From: Michael S. Lorrey (mike@datamann.com)
Date: Tue May 02 2000 - 10:42:17 MDT
Robin Hanson wrote:
> This article estimates that natural resource limits induce us to
> consume 1% less each year than we would if there were no limits.
> ---------------------------------------------------------------------------
> Quarterly Journal of Economics, Volume 114 Issue 2, May 1999, Pages 691-706
> Pricing the Limits to Growth from Minerals Depletion By Martin L. Weitzman
> This paper evaluates the loss of global welfare from exhaustion of
> nonrenewable resources, such as oil. The underlying methodology represents
> an empirical application of some recent developments in the theory of green
> accounting and sustainability. The paper estimates that the world loses the
> equivalent of about 1 percent of final consumption per year from finiteness
> of the earth's resources, compared with a counterfactual trajectory where
> global extraction of minerals is allowed to remain forever constant at
> today's flow rates and extraction costs.

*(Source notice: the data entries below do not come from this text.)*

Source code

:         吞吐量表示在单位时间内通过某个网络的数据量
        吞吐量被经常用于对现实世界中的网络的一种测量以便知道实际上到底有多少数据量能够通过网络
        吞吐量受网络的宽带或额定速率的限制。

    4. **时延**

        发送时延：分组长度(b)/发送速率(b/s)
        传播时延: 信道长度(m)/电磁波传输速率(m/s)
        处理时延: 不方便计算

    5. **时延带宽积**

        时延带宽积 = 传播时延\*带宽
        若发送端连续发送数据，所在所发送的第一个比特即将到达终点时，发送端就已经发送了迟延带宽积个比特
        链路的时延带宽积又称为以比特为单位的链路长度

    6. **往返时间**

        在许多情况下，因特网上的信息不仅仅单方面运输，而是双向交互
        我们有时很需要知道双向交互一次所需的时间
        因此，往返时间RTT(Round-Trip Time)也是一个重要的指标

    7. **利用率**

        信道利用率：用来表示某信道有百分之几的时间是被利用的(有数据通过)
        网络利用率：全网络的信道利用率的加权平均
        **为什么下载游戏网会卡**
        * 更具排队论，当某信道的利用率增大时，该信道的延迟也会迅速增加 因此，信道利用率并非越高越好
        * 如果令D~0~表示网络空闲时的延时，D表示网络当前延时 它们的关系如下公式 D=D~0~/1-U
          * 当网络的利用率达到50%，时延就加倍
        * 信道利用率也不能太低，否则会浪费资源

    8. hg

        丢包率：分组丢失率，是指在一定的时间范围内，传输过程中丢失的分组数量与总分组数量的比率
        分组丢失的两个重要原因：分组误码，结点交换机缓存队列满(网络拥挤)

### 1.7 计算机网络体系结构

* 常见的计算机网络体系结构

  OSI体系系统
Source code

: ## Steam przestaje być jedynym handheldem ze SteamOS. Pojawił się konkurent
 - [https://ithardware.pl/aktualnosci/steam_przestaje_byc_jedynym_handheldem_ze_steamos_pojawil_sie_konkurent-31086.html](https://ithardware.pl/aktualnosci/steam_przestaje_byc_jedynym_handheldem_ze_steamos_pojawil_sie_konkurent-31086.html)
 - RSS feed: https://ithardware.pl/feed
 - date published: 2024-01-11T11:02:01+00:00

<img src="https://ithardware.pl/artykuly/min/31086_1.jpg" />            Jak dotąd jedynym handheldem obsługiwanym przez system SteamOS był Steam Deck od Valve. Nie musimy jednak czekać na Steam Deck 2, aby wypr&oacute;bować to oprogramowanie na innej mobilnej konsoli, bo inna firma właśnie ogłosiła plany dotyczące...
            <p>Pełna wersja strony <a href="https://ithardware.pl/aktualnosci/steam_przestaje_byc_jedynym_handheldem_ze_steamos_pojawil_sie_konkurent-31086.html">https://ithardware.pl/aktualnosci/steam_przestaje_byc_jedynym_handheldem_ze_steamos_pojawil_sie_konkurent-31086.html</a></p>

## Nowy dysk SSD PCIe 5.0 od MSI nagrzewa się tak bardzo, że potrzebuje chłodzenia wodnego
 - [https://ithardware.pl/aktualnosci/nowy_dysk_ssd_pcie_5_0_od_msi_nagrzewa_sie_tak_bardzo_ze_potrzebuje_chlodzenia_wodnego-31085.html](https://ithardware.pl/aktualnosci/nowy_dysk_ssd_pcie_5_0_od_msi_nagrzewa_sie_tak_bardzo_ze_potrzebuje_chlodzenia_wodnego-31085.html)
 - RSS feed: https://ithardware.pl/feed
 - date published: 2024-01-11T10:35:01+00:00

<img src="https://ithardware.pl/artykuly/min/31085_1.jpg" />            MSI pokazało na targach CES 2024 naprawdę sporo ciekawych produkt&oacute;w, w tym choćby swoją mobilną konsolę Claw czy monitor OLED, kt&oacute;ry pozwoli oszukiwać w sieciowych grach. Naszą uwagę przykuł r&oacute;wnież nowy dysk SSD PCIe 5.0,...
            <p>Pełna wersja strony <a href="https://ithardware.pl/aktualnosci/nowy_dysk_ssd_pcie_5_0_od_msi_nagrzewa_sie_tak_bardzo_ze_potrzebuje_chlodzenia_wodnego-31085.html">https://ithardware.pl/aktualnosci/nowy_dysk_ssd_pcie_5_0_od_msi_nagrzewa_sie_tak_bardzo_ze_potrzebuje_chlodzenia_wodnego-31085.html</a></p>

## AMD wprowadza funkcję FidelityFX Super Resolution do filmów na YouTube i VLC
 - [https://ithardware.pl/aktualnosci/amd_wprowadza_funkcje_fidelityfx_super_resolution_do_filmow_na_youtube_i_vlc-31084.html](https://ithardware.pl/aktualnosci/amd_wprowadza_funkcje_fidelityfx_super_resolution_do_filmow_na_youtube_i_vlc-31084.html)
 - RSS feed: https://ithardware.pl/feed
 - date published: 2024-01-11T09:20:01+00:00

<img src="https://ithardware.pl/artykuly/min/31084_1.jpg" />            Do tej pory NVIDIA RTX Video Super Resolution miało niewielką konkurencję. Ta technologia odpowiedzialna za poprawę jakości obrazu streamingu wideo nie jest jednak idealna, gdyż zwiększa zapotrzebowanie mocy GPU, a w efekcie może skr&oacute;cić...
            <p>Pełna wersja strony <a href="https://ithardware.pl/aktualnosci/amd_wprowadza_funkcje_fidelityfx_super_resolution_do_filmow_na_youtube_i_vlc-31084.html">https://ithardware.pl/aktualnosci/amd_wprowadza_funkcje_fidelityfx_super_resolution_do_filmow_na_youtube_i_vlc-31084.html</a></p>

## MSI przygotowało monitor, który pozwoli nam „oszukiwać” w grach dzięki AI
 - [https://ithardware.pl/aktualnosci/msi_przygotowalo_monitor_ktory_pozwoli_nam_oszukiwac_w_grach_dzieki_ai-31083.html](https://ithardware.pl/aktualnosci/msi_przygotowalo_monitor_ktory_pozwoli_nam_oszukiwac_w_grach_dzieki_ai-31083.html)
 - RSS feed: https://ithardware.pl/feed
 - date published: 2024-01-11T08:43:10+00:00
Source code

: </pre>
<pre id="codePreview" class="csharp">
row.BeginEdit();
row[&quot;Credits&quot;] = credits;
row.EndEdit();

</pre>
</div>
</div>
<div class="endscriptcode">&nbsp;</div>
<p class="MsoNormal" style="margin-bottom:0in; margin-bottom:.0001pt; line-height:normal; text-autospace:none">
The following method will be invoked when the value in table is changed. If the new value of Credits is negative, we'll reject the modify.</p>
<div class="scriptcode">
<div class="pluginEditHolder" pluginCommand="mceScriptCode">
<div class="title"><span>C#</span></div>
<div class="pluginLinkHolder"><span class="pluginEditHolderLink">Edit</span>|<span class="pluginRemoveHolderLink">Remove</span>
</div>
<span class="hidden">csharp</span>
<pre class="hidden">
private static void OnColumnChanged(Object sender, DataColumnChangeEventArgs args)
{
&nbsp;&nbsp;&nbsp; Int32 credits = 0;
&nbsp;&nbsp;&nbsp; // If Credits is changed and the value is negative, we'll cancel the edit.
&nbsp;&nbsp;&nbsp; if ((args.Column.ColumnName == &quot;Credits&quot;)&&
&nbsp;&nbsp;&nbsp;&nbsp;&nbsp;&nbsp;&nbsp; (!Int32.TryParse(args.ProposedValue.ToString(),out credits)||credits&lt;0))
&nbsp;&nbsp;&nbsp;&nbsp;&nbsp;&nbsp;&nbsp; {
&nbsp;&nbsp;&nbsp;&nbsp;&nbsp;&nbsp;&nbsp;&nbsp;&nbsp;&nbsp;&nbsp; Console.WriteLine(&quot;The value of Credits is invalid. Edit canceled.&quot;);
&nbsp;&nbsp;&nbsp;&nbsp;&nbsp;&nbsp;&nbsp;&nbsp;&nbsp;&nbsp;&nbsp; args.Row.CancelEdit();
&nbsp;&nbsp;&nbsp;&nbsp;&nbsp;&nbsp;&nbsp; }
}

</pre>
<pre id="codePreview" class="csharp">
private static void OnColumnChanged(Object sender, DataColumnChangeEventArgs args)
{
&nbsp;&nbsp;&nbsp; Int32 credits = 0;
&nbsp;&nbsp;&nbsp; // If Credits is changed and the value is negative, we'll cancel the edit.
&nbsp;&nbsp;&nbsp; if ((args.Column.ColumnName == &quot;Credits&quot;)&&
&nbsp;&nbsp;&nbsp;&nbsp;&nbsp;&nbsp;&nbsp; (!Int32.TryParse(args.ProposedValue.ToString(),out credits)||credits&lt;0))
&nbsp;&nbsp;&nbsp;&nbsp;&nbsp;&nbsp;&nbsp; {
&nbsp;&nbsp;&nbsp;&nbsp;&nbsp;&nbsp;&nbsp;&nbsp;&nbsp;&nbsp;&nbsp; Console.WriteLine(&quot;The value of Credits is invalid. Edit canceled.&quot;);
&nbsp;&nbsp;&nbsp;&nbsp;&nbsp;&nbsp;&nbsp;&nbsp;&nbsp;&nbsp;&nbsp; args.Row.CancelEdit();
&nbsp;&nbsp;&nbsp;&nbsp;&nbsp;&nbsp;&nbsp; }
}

Interesting. Does it look at actual increases in resource utilization efficiency
being the engine for economic growth in developed economies? An interesting
counter argument is that as increasing resource recovery costs rise above that
necessary for profitable exploitation of non-terran resources, actual
exploitation of terran resources will decline at an even greater rate. At that
point, resources are no longer limited.
Is this article available on the web at all?